Unrequited Love

Unrequited love

I wish there was a simple mechanism with which to turn the page without feeling hardly anything; turn your back on failures and move forward with freedom and without suffering in your backpack, in search of a better horizon especially when we fall in love with someone who does not feel the same … How to leave behind an emotional failure or an unrequited love?

People adhere to emotions and illusions as a food with which to subsist. But when they hurt us, when they disappoint us, we continue to carry the same emotions now transformed into suffering. 

Unrequited love is a deep imprint in our heart that makes us feel alone, plunging us into the deepest sadness. To love and that they do not correspond to us is a void that it is difficult for us to fill …

In these cases we can find two aspects: that of those people who have spent a certain time with a partner to realize at the end that their feelings were not reciprocated. That all personal effort received no reciprocity.

And there can also be those cases in which we absolutely love someone who, at no time and despite our efforts, has shown any interest in our person. How are these dimensions overcome?

1. Rationalize your doubts

It happens very often. In the face of failure, in the face of rejection, it is usual that doubts about many aspects immediately assail us. Is there something in me to make them reject me like this? What do I have to change about my personality? Maybe I won’t be attractive enough? Will I always be rejected like I am now? Be careful .

Obsessing over these ideas can lead to a serious self-esteem crisis. There where our self-concept is threatened. We must be careful about personal attributions, avoiding above all to carry all the blame on our shoulders.

It is better not to look responsible for what happened and rationalize the situation while keeping our self-esteem afloat at all times. We have been rejected, yes. We will suffer, of course … But the world is not going to end with it and, without a doubt, new people will appear who love us for who we are.

Worried girl

2. Falling down is understandable, getting up is obligatory

Being rejected implies suffering, an attack on our self-esteem at times, as well as an event in which we all have the right to fall. But only for a while, keep that in mind.

This momentary fall is sometimes necessary to think about what happened, to go through and overcome a cycle. It is our particular grief and as such we have to live it, and then wake up with more learning and strength.

The fall is part of the process of unrequited love and therefore, we will have to go through it but with the idea of ​​continuing to grow.

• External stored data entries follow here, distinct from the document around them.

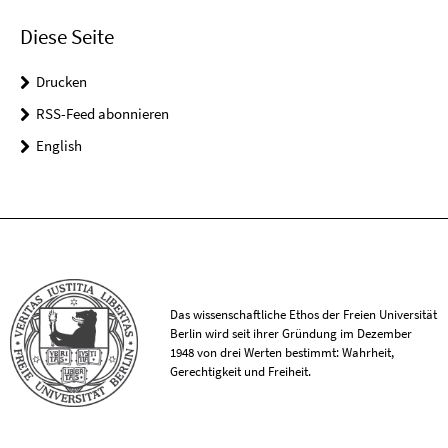
Diese Seite
Drucken
RSS-Feed abonnieren
English
Das wissenschaftliche Ethos der Freien Universität
Berlin wird seit ihrer Gründung im Dezember
1948 von drei Werten bestimmt: Wahrheit,
Gerechtigkeit und Freiheit.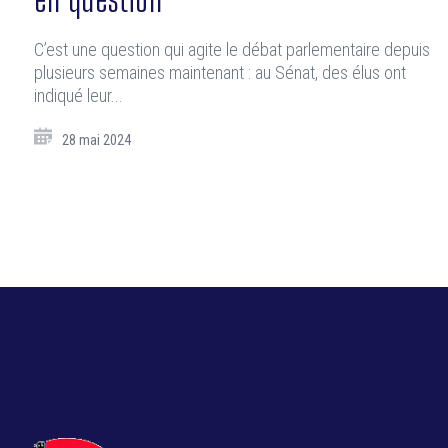
C’est une question qui agite le débat parlementaire depuis
plusieurs semaines maintenant : au Sénat, des élus ont
indiqué leur...
28 mai 2024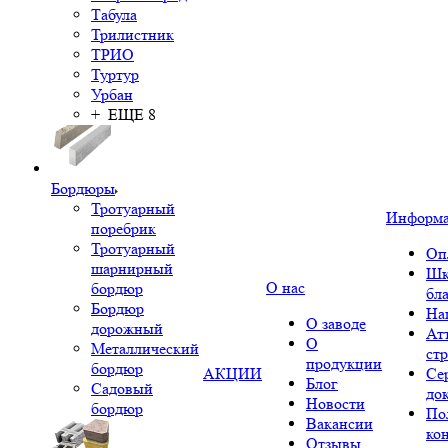
Табула
Трилистник
ТРИО
Туртур
Урбан
+ ЕЩЕ 8
Бордюры
Тротуарный
Информ
поребрик
Тротуарный
Оп
шарнирный
Шк
О нас
бордюр
бл
Бордюр
На
О заводе
дорожный
Ат
О
Металлический
ст
продукции
бордюр
АКЦИИ
Се
Блог
Садовый
до
Новости
бордюр
По
Вакансии
ко
Отзывы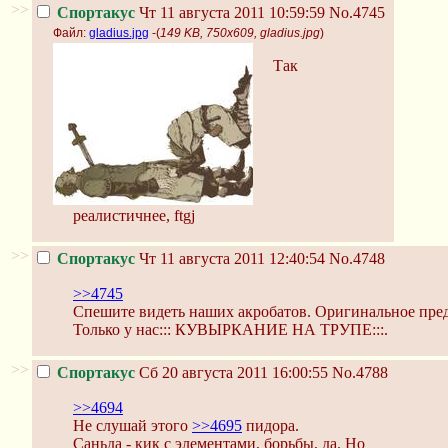
>>
Спортакус
Чт 11 августа 2011 10:59:59
No.4745
Файл:
gladius.jpg
-(
149 KB, 750x609, gladius.jpg
)
Так
реалистичнее, ftgj
>>
Спортакус
Чт 11 августа 2011 12:40:54
No.4748
>>4745
Спешите видеть наших акробатов. Оригинальное пред
Только у нас::: КУВЫРКАНИЕ НА ТРУПЕ:::.
>>
Спортакус
Сб 20 августа 2011 16:00:55
No.4788
>>4694
Не слушай этого
>>4695
пидора.
Саньда - кик с элементами, борьбы, да. Но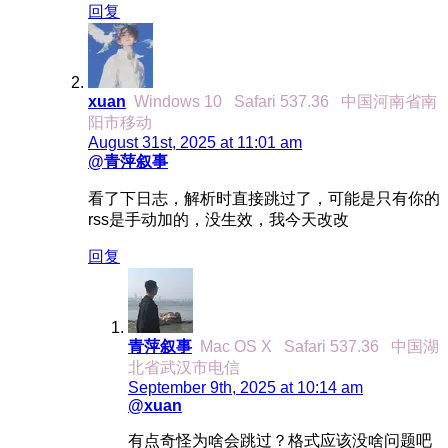
回复
xuan
Windows 10
Safari 537.36
中国河南省南
阳市移动
August 31st, 2025 at 11:01 am
@青萍叙事
看了下日志，解析时直接跳过了，可能是只有你的
rss是手动加的，没生效，我今天改改
回复
青萍叙事
Mac OS X
Safari 537.36
中国湖
北省武汉市电信
September 9th, 2025 at 10:14 am
@xuan
有点奇怪为啥会跳过？格式应该没啥问题吧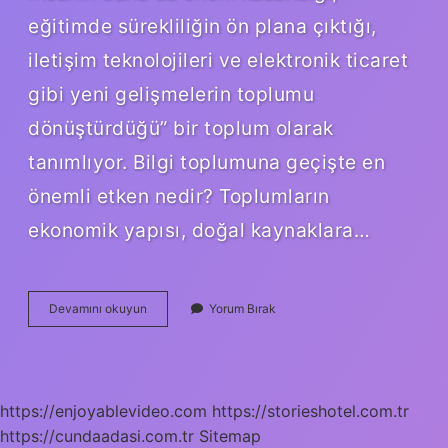
eğitimde sürekliliğin ön plana çıktığı,
iletişim teknolojileri ve elektronik ticaret
gibi yeni gelişmelerin toplumu
dönüştürdüğü” bir toplum olarak
tanımlıyor. Bilgi toplumuna geçişte en
önemli etken nedir? Toplumların
ekonomik yapısı, doğal kaynaklara…
Bilgi
Devamını okuyun
Yorum Bırak
Toplumu
Kuramını
Ortaya
Atan
Kimdir
https://enjoyablevideo.com
https://storieshotel.com.tr
https://cundaadasi.com.tr
Sitemap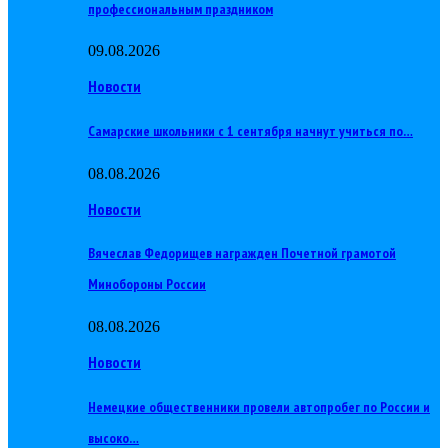
профессиональным праздником
09.08.2026
Новости
Самарские школьники с 1 сентября начнут учиться по…
08.08.2026
Новости
Вячеслав Федорищев награжден Почетной грамотой
Минобороны России
08.08.2026
Новости
Немецкие общественники провели автопробег по России и
высоко…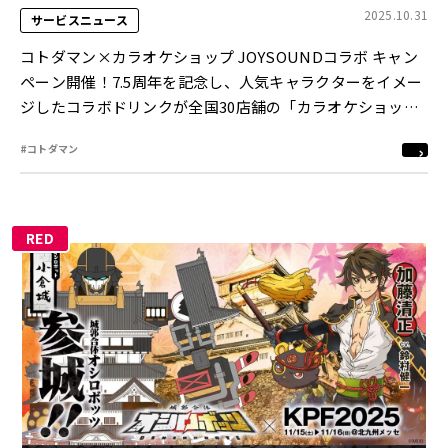
2025.10.31
サービスニュース
コトダマン×カラオケショップ JOYSOUNDコラボ キャン
ペーン開催！7.5周年を記念し、人気キャラクターをイメー
ジしたコラボドリンクが全国30店舗の「カラオケショップ
JOYSOUND」に登場！
#コトダマン
RED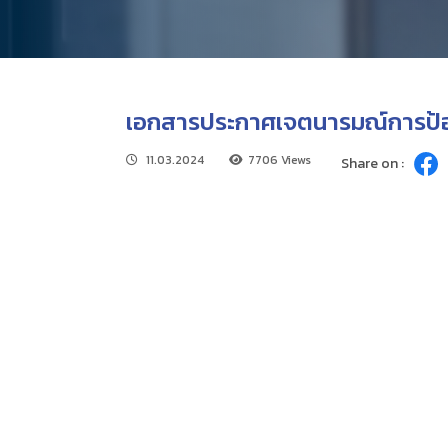
เอกสารประกาศเจตนารมณ์การป้องก
11.03.2024
7706 Views
Share on :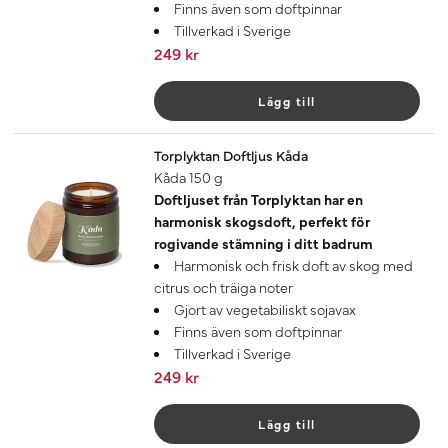
Finns även som doftpinnar
Tillverkad i Sverige
249 kr
Lägg till
Torplyktan Doftljus Kåda
Kåda 150 g
Doftljuset från Torplyktan har en
harmonisk skogsdoft, perfekt för
rogivande stämning i ditt badrum
Harmonisk och frisk doft av skog med
citrus och träiga noter
Gjort av vegetabiliskt sojavax
Finns även som doftpinnar
Tillverkad i Sverige
249 kr
Lägg till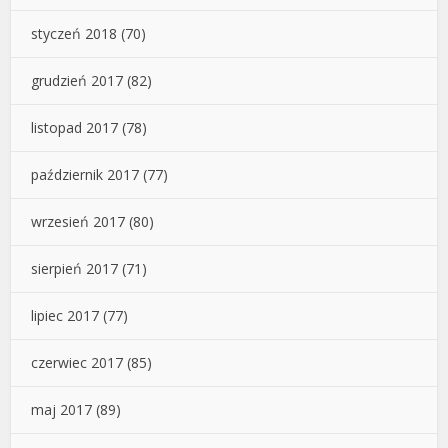
styczeń 2018
(70)
grudzień 2017
(82)
listopad 2017
(78)
październik 2017
(77)
wrzesień 2017
(80)
sierpień 2017
(71)
lipiec 2017
(77)
czerwiec 2017
(85)
maj 2017
(89)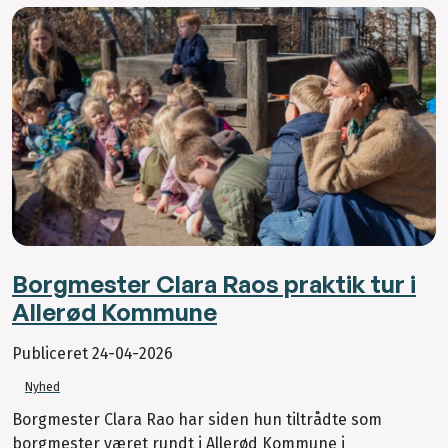
Borgmester Clara Raos praktik tur i
Allerød Kommune
Publiceret
24-04-2026
Nyhed
Borgmester Clara Rao har siden hun tiltrådte som
borgmester været rundt i Allerød Kommune i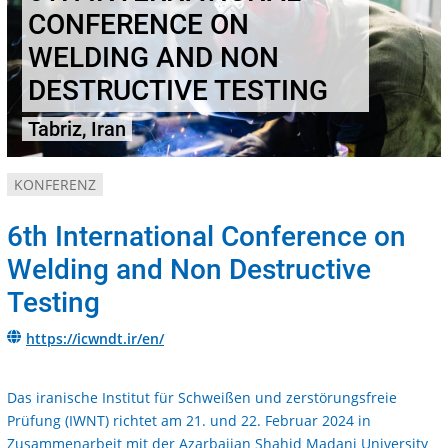
CONFERENCE ON
WELDING AND NON
DESTRUCTIVE TESTING
Tabriz, Iran
KONFERENZ
6th International Conference on
Welding and Non Destructive
Testing
https://icwndt.ir/en/
Das iranische Institut für Schweißen und zerstörungsfreie
Prüfung (IWNT) richtet am 21. und 22. Februar 2024 in
Zusammenarbeit mit der Azarbaijan Shahid Madani University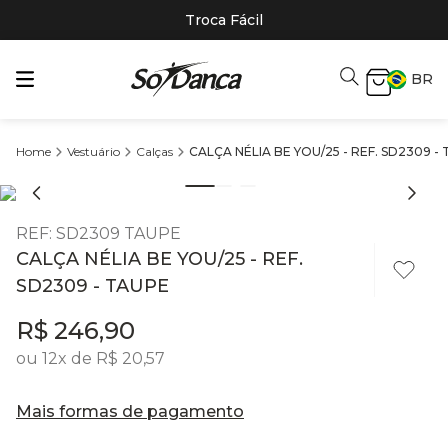
Troca Fácil
BR
Vestuário
Calças
CALÇA NÉLIA BE YOU/25 - REF. SD2309 -
REF
:
SD2309 TAUPE
CALÇA NÉLIA BE YOU/25 - REF.
SD2309 - TAUPE
R$
246
,
90
ou
12
x de
R$
20
,
57
Mais formas de pagamento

Hence, we have the right to seek moments of loneliness, take refuge with tears and get angry. But after this, the rationalization of what happened must come, there where to obtain some conclusions and a particular learning.

Everyone is rejected sometime, we must normalize it and think that it has not been more than a stage of our life. And that others will come much more satisfactory, there where we can find the happiness we deserve.

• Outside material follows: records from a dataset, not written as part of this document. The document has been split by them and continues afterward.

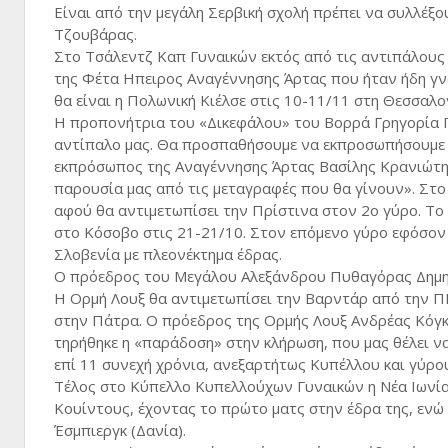
Είναι από την μεγάλη Σερβική σχολή πρέπει να συλλέξο
Τζουβάρας.
Στο Τσάλεντζ Καπ Γυναικών εκτός από τις αντιπάλους
της Φέτα Ηπειρος Αναγέννησης Άρτας που ήταν ήδη γ
θα είναι η Πολωνική Κιέλσε στις 10-11/11 στη Θεσσαλο
Η προπονήτρια του «Δικεφάλου» του Βορρά Γρηγορία Γκ
αντίπαλο μας. Θα προσπαθήσουμε να εκπροσωπήσουμε τ
εκπρόσωπος της Αναγέννησης Άρτας Βασίλης Κρανιώτης 
παρουσία μας από τις μεταγραφές που θα γίνουν». Στο
αφού θα αντιμετωπίσει την Πρίστινα στον 2ο γύρο. Το 
στο Κόσοβο στις 21-21/10. Στον επόμενο γύρο εφόσον 
Σλοβενία με πλεονέκτημα έδρας.
Ο πρόεδρος του Μεγάλου Αλεξάνδρου Πυθαγόρας Δημητρ
Η Ορμή Λουξ θα αντιμετωπίσει την Βαρντάρ από την ΠΓ
στην Πάτρα. Ο πρόεδρος της Ορμής Λουξ Ανδρέας Κόγκα
τηρήθηκε η «παράδοση» στην κλήρωση, που μας θέλει ν
επί 11 συνεχή χρόνια, ανεξαρτήτως Κυπέλλου και γύρου
Τέλος στο Κύπελλο Κυπελλούχων Γυναικών η Νέα Ιωνία 
Κουίντους, έχοντας το πρώτο ματς στην έδρα της, ενώ
Έσμπιεργκ (Δανία).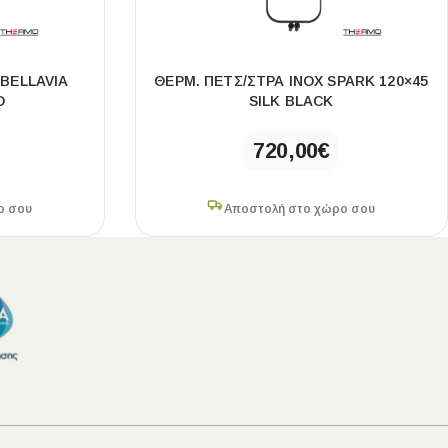
 BELLAVIA
ΘΕΡΜ. ΠΕΤΣ/ΣΤΡΑ INOX SPARK 120×45
D
SILK BLACK
720,00
€
ο σου
Αποστολή στο χώρο σου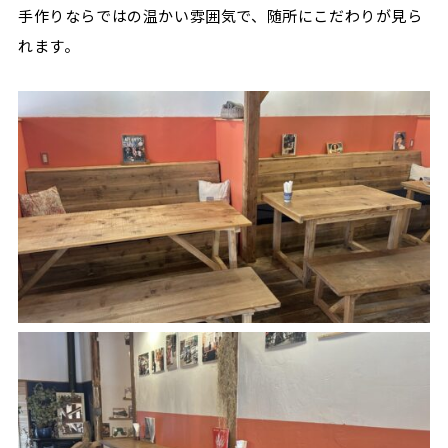
手作りならではの温かい雰囲気で、随所にこだわりが見ら
れます。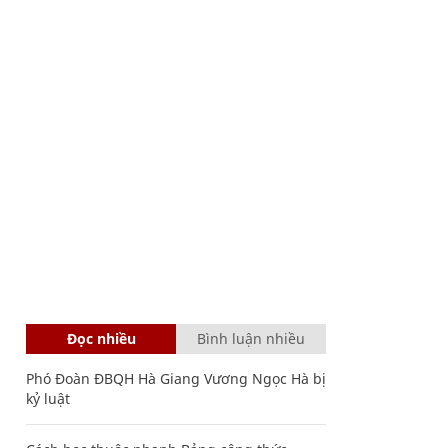
Đọc nhiều
Bình luận nhiều
Phó Đoàn ĐBQH Hà Giang Vương Ngọc Hà bị
kỷ luật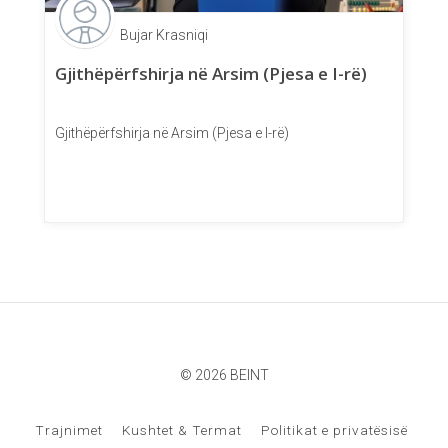
Bujar Krasniqi
Gjithëpërfshirja në Arsim (Pjesa e I-rë)
Gjithëpërfshirja në Arsim (Pjesa e I-rë)
© 2026 BEINT
Trajnimet
Kushtet & Termat
Politikat e privatësisë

3. Yes to healthy distances

I do not want a relationship with you, but we can remain as friends “, is a common phrase with which we must be careful. Do you think that making a friendship can be good for you? Sometimes it is better to establish distances, stop seeing and treating that person as a necessary means to pass a stage,  to overcome a disappointment and move forward in our life.

Not only will we establish distances with that person, it is also necessary to relativize what happened to avoid preventing us from leading a normal life, avoiding falling into obsession.

Couple looking into the distance

4. Set new plans, new goals

An unrequited love is an emotional failure to overcome, we know, but do not put walls to your future and prevent yourself from being happy again. Put aside negative thoughts and avoid first of all attributing all the blame, all the responsibility to yourself.

Perhaps this is the ideal time to rethink new things in your life … Should I perhaps look at other types of people? Should I be more cautious from now on and not get my hopes up so quickly? A failure is not an end …

Living the experience of unrequited love can open new goals for us being a little more prudent, but without losing the illusion at any time. Put aside the sadness of your heart, keep your self-esteem afloat, and always bet on new opportunities.